Provided photos: The Junior/Senior Team at Dance Theater in Medina performed “Knocking on Heaven's Door” and won the national title during a competition at Lake George. The group includes, front row, from left: Lydia Fox, Aubrey Schoolcraft, Olivia Eaton, Carly Voelker, Marli Thrash and Izabella Murphy. Back row: LiLiana Goebel, Rachel Hill, Devin Griffin, Alexandria Strong, Paige Dix, Andrea Benz, Lexi Hare and Brandon Johnson.

Staff Reports Posted 21 August 2018 at 2:02 pm

MEDINA – Dance Theater competition teams recently Dance Xplosion National Talent Competition East Coast Summer Nationals in Lake George and won national titles in two categories.

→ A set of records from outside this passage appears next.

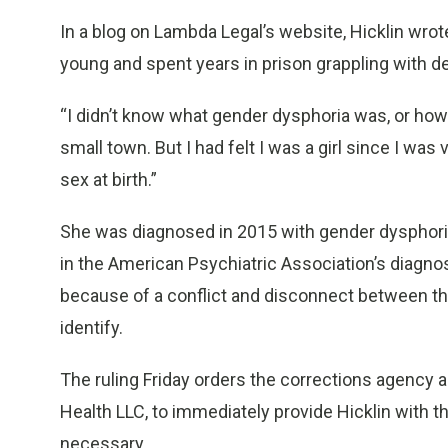
In a blog on Lambda Legal’s website, Hicklin wrot
young and spent years in prison grappling with d
“I didn’t know what gender dysphoria was, or how 
small town. But I had felt I was a girl since I w
sex at birth.”
She was diagnosed in 2015 with gender dysphoria,
in the American Psychiatric Association’s diagno
because of a conflict and disconnect between the
identify.
The ruling Friday orders the corrections agency a
Health LLC, to immediately provide Hicklin with 
necessary.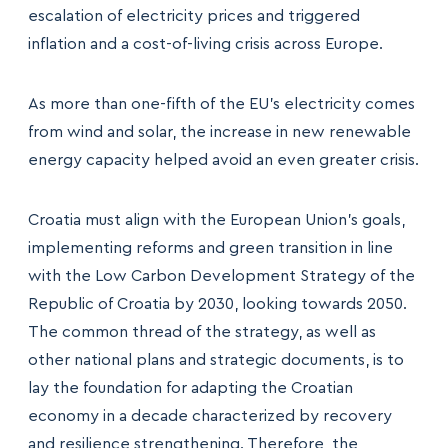
escalation of electricity prices and triggered
inflation and a cost-of-living crisis across Europe.
As more than one-fifth of the EU’s electricity comes
from wind and solar, the increase in new renewable
energy capacity helped avoid an even greater crisis.
Croatia must align with the European Union’s goals,
implementing reforms and green transition in line
with the Low Carbon Development Strategy of the
Republic of Croatia by 2030, looking towards 2050.
The common thread of the strategy, as well as
other national plans and strategic documents, is to
lay the foundation for adapting the Croatian
economy in a decade characterized by recovery
and resilience strengthening. Therefore, the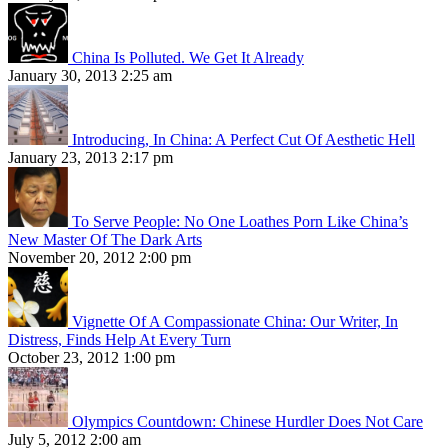
China Is Polluted. We Get It Already
January 30, 2013 2:25 am
Introducing, In China: A Perfect Cut Of Aesthetic Hell
January 23, 2013 2:17 pm
To Serve People: No One Loathes Porn Like China’s
New Master Of The Dark Arts
November 20, 2012 2:00 pm
Vignette Of A Compassionate China: Our Writer, In
Distress, Finds Help At Every Turn
October 23, 2012 1:00 pm
Olympics Countdown: Chinese Hurdler Does Not Care
July 5, 2012 2:00 am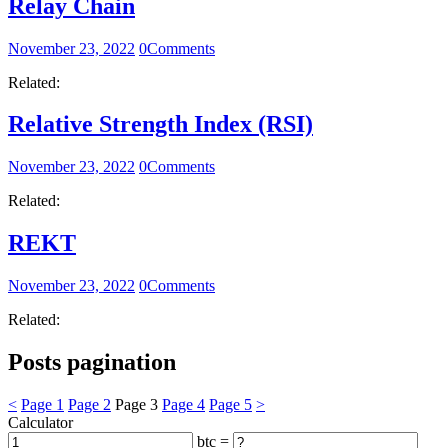
Relay Chain
November 23, 2022
0
Comments
Related:
Relative Strength Index (RSI)
November 23, 2022
0
Comments
Related:
REKT
November 23, 2022
0
Comments
Related:
Posts pagination
<
Page
1
Page
2
Page
3
Page
4
Page
5
>
Calculator
btc =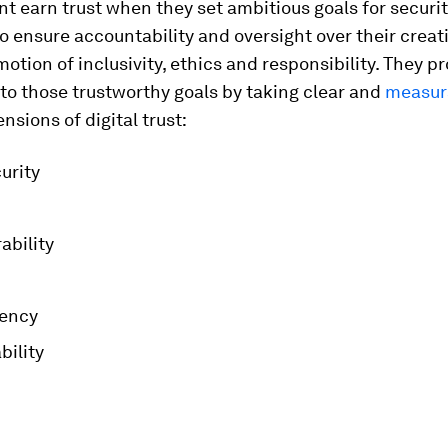
 earn trust when they set ambitious goals for securi
, to ensure accountability and oversight over their creat
motion of inclusivity, ethics and responsibility. They pr
to those trustworthy goals by taking clear and
measur
nsions of digital trust:
urity
ability
ency
bility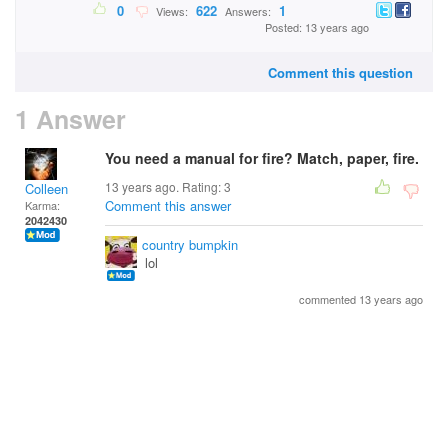
0
622
1
Views:
Answers:
Posted: 13 years ago
Comment this question
1 Answer
You need a manual for fire? Match, paper, fire.
13 years ago. Rating:
3
Colleen
Comment this answer
Karma:
2042430
country bumpkin
lol
commented 13 years ago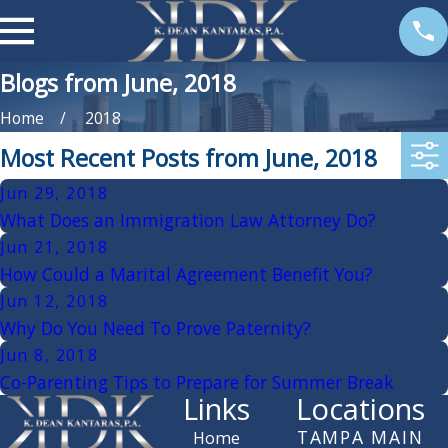
Blogs from June, 2018
Home
2018
Most Recent Posts from June, 2018
Jun 29, 2018
What Does an Immigration Law Attorney Do?
Jun 21, 2018
How Could a Marital Agreement Benefit You?
Jun 12, 2018
Why Do You Need To Prove Paternity?
Jun 8, 2018
Co-Parenting Tips to Prepare for Summer Break
Links
Locations
TAMPA MAIN
Home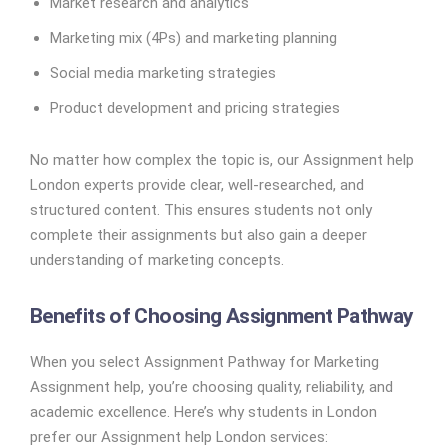
Market research and analytics
Marketing mix (4Ps) and marketing planning
Social media marketing strategies
Product development and pricing strategies
No matter how complex the topic is, our Assignment help
London experts provide clear, well-researched, and
structured content. This ensures students not only
complete their assignments but also gain a deeper
understanding of marketing concepts.
Benefits of Choosing Assignment Pathway
When you select Assignment Pathway for Marketing
Assignment help, you’re choosing quality, reliability, and
academic excellence. Here’s why students in London
prefer our Assignment help London services: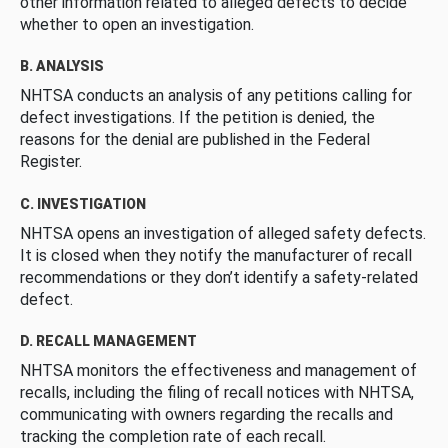
other information related to alleged defects to decide
whether to open an investigation.
B. ANALYSIS
NHTSA conducts an analysis of any petitions calling for
defect investigations. If the petition is denied, the
reasons for the denial are published in the Federal
Register.
C. INVESTIGATION
NHTSA opens an investigation of alleged safety defects.
It is closed when they notify the manufacturer of recall
recommendations or they don’t identify a safety-related
defect.
D. RECALL MANAGEMENT
NHTSA monitors the effectiveness and management of
recalls, including the filing of recall notices with NHTSA,
communicating with owners regarding the recalls and
tracking the completion rate of each recall.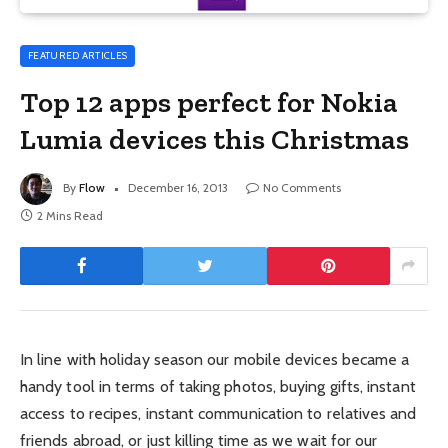
FEATURED ARTICLES
Top 12 apps perfect for Nokia
Lumia devices this Christmas
By
Flow
December 16, 2013
No Comments
2 Mins Read
In line with holiday season our mobile devices became a
handy tool in terms of taking photos, buying gifts, instant
access to recipes, instant communication to relatives and
friends abroad, or just killing time as we wait for our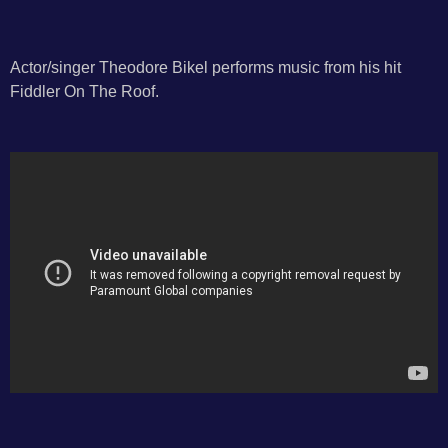
Actor/singer Theodore Bikel performs music from his hit
Fiddler On The Roof.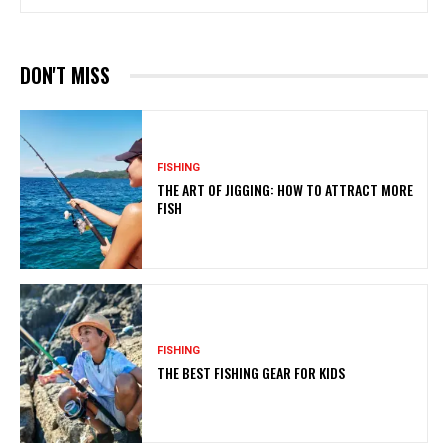
DON'T MISS
FISHING
THE ART OF JIGGING: HOW TO ATTRACT MORE
FISH
FISHING
THE BEST FISHING GEAR FOR KIDS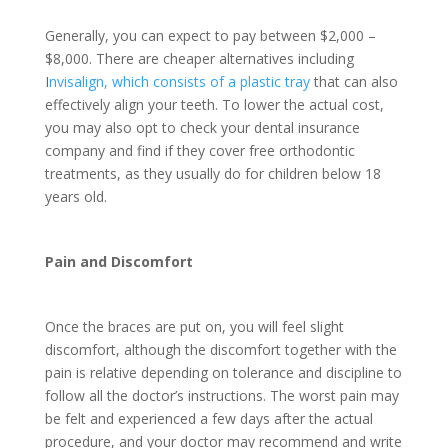
Generally, you can expect to pay between $2,000 –
$8,000. There are cheaper alternatives including
I
nvisalign, which consists of a plastic tray
that can also
effectively align your teeth. To lower the actual cost,
you may also opt to check your dental insurance
company and find if they cover free orthodontic
treatments, as they usually do for children below 18
years old.
Pain and Discomfort
Once the braces are put on, you will feel slight
discomfort, although the discomfort together with the
pain is relative depending on tolerance and discipline to
follow all the doctor’s instructions. The worst pain may
be felt and experienced a few days after the actual
procedure, and your doctor may recommend and write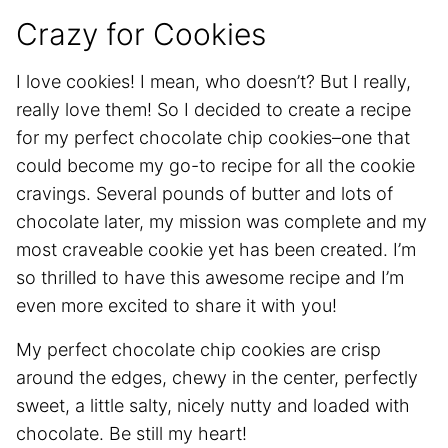
Crazy for Cookies
I love cookies! I mean, who doesn’t? But I really,
really love them! So I decided to create a recipe
for my perfect chocolate chip cookies–one that
could become my go-to recipe for all the cookie
cravings. Several pounds of butter and lots of
chocolate later, my mission was complete and my
most craveable cookie yet has been created. I’m
so thrilled to have this awesome recipe and I’m
even more excited to share it with you!
My perfect chocolate chip cookies are crisp
around the edges, chewy in the center, perfectly
sweet, a little salty, nicely nutty and loaded with
chocolate. Be still my heart!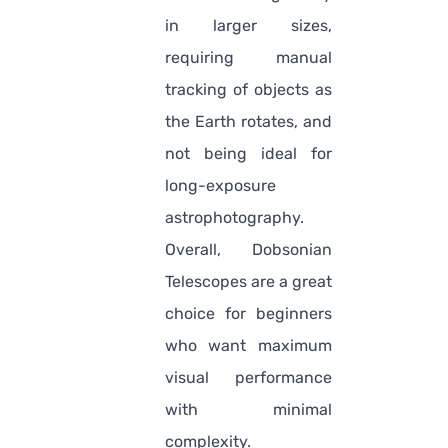
in larger sizes,
requiring manual
tracking of objects as
the Earth rotates, and
not being ideal for
long-exposure
astrophotography.
Overall, Dobsonian
Telescopes are a great
choice for beginners
who want maximum
visual performance
with minimal
complexity.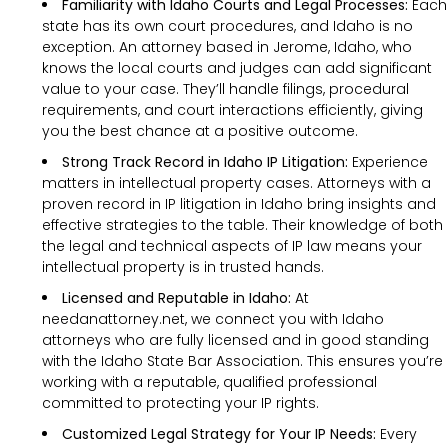
Familiarity with Idaho Courts and Legal Processes:
Each
state has its own court procedures, and Idaho is no
exception. An attorney based in Jerome, Idaho, who
knows the local courts and judges can add significant
value to your case. They’ll handle filings, procedural
requirements, and court interactions efficiently, giving
you the best chance at a positive outcome.
Strong Track Record in Idaho IP Litigation:
Experience
matters in intellectual property cases. Attorneys with a
proven record in IP litigation in Idaho bring insights and
effective strategies to the table. Their knowledge of both
the legal and technical aspects of IP law means your
intellectual property is in trusted hands.
Licensed and Reputable in Idaho:
At
needanattorney.net, we connect you with Idaho
attorneys who are fully licensed and in good standing
with the Idaho State Bar Association. This ensures you’re
working with a reputable, qualified professional
committed to protecting your IP rights.
Customized Legal Strategy for Your IP Needs:
Every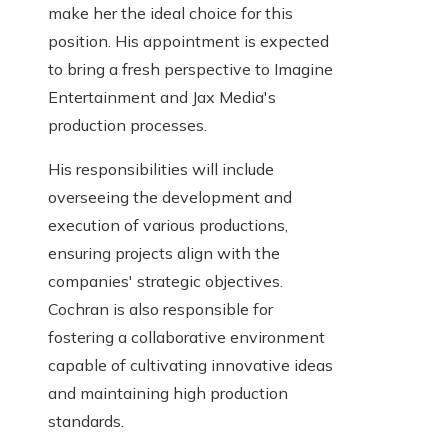
make her the ideal choice for this
position. His appointment is expected
to bring a fresh perspective to Imagine
Entertainment and Jax Media's
production processes.
His responsibilities will include
overseeing the development and
execution of various productions,
ensuring projects align with the
companies' strategic objectives.
Cochran is also responsible for
fostering a collaborative environment
capable of cultivating innovative ideas
and maintaining high production
standards.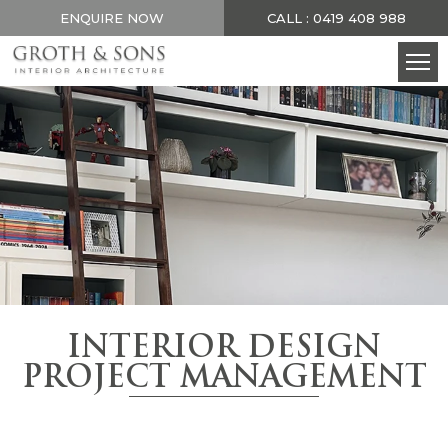
ENQUIRE NOW
CALL : 0419 408 988
INTERIOR DESIGN
PROJECT MANAGEMENT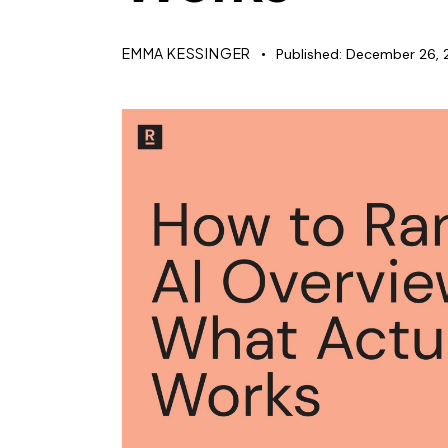
EMMA KESSINGER
Published:
December 26, 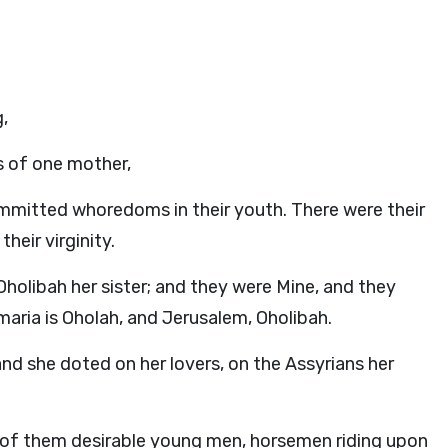
,
 of one mother,
mitted whoredoms in their youth. There were their
heir virginity.
olibah her sister; and they were Mine, and they
aria is Oholah, and Jerusalem, Oholibah.
nd she doted on her lovers, on the Assyrians her
ll of them desirable young men, horsemen riding upon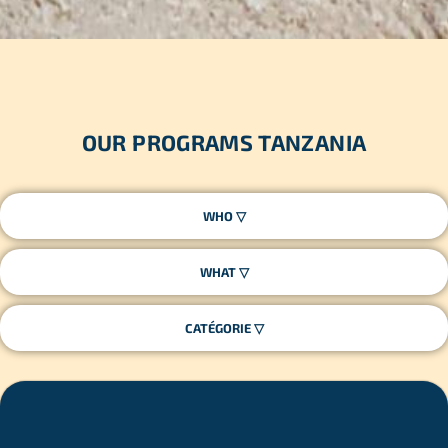
OUR PROGRAMS TANZANIA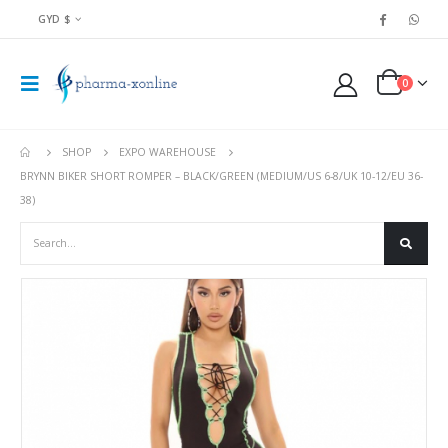
GYD $
0
SHOP
EXPO WAREHOUSE
BRYNN BIKER SHORT ROMPER – BLACK/GREEN (MEDIUM/US 6-8/UK 10-12/EU 36-
38)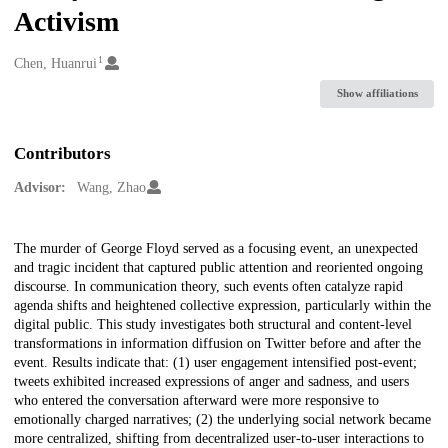
Activism
1
Creators
Chen, Huanrui
Show affiliations
Contributors
Advisor:
Wang, Zhao
Description
The murder of George Floyd served as a focusing event, an unexpected
and tragic incident that captured public attention and reoriented ongoing
discourse. In communication theory, such events often catalyze rapid
agenda shifts and heightened collective expression, particularly within the
digital public. This study investigates both structural and content-level
transformations in information diffusion on Twitter before and after the
event. Results indicate that: (1) user engagement intensified post-event;
tweets exhibited increased expressions of anger and sadness, and users
who entered the conversation afterward were more responsive to
emotionally charged narratives; (2) the underlying social network became
more centralized, shifting from decentralized user-to-user interactions to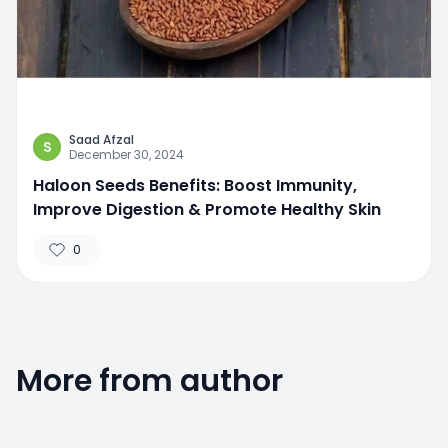
Saad Afzal
S
December 30, 2024
Haloon Seeds Benefits: Boost Immunity,
Improve Digestion & Promote Healthy Skin
0
More from author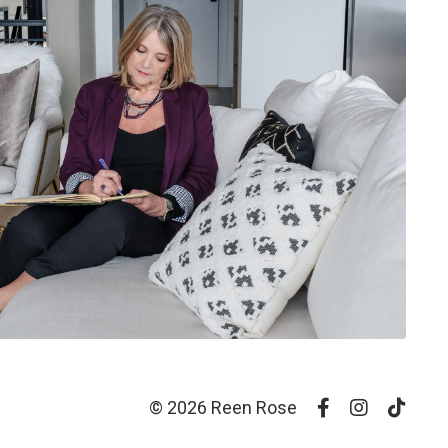
© 2026 Reen Rose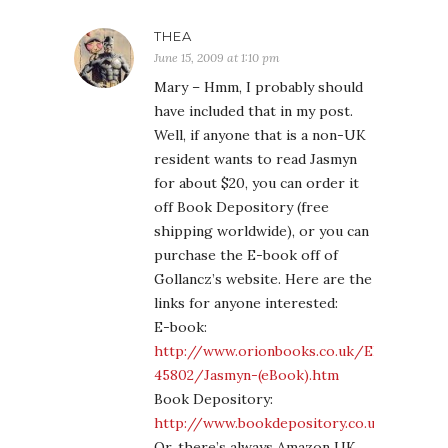
THEA
June 15, 2009 at 1:10 pm
Mary – Hmm, I probably should
have included that in my post.
Well, if anyone that is a non-UK
resident wants to read Jasmyn
for about $20, you can order it
off Book Depository (free
shipping worldwide), or you can
purchase the E-book off of
Gollancz’s website. Here are the
links for anyone interested:
E-book:
http://www.orionbooks.co.uk/EB-
45802/Jasmyn-(eBook).htm
Book Depository:
http://www.bookdepository.co.uk/book/
Or, there’s always Amazon UK,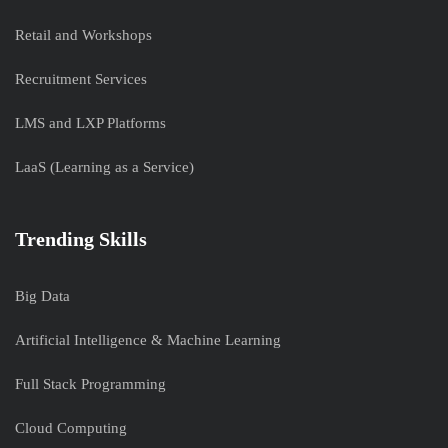
Retail and Workshops
Recruitment Services
LMS and LXP Platforms
LaaS (Learning as a Service)
Trending Skills
Big Data
Artificial Intelligence & Machine Learning
Full Stack Programming
Cloud Computing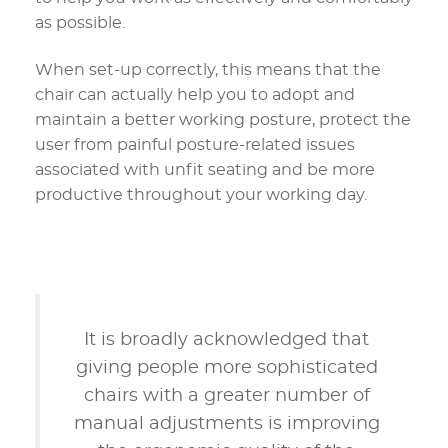
as possible.
When set-up correctly, this means that the
chair can actually help you to adopt and
maintain a better working posture, protect the
user from painful posture-related issues
associated with unfit seating and be more
productive throughout your working day.
It is broadly acknowledged that
giving people more sophisticated
chairs with a greater number of
manual adjustments is improving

Competing against 21 studios from across New York, New Jersey, Pennsylvania, Ohio and Massachusetts over the course of the week and against 900-plus numbers, the group from Medina won the 12-Under and 13-Over National Championship Titles with the highest scores of the whole competition.

Dance Theater is led by Brandon Johnson. The teams walked away Double National Champions.

Johnson has been leading Dance Theater for 15 years. This is the first time his dancers have won the national award. They have finished in the top 5 previously.

The Mini Team at Dance Theater performed “Ghostbusters” and won first place at Dance Eplosion. Pictured include: Hailey Walker, Hailey Moore, Kileigh Hastings, Arabella White and Gwynivere Fuller. Back row: Makenzie McGrath, Alysa Murray, Elaina Bruce, Natalie Rath and Brandon Johnson.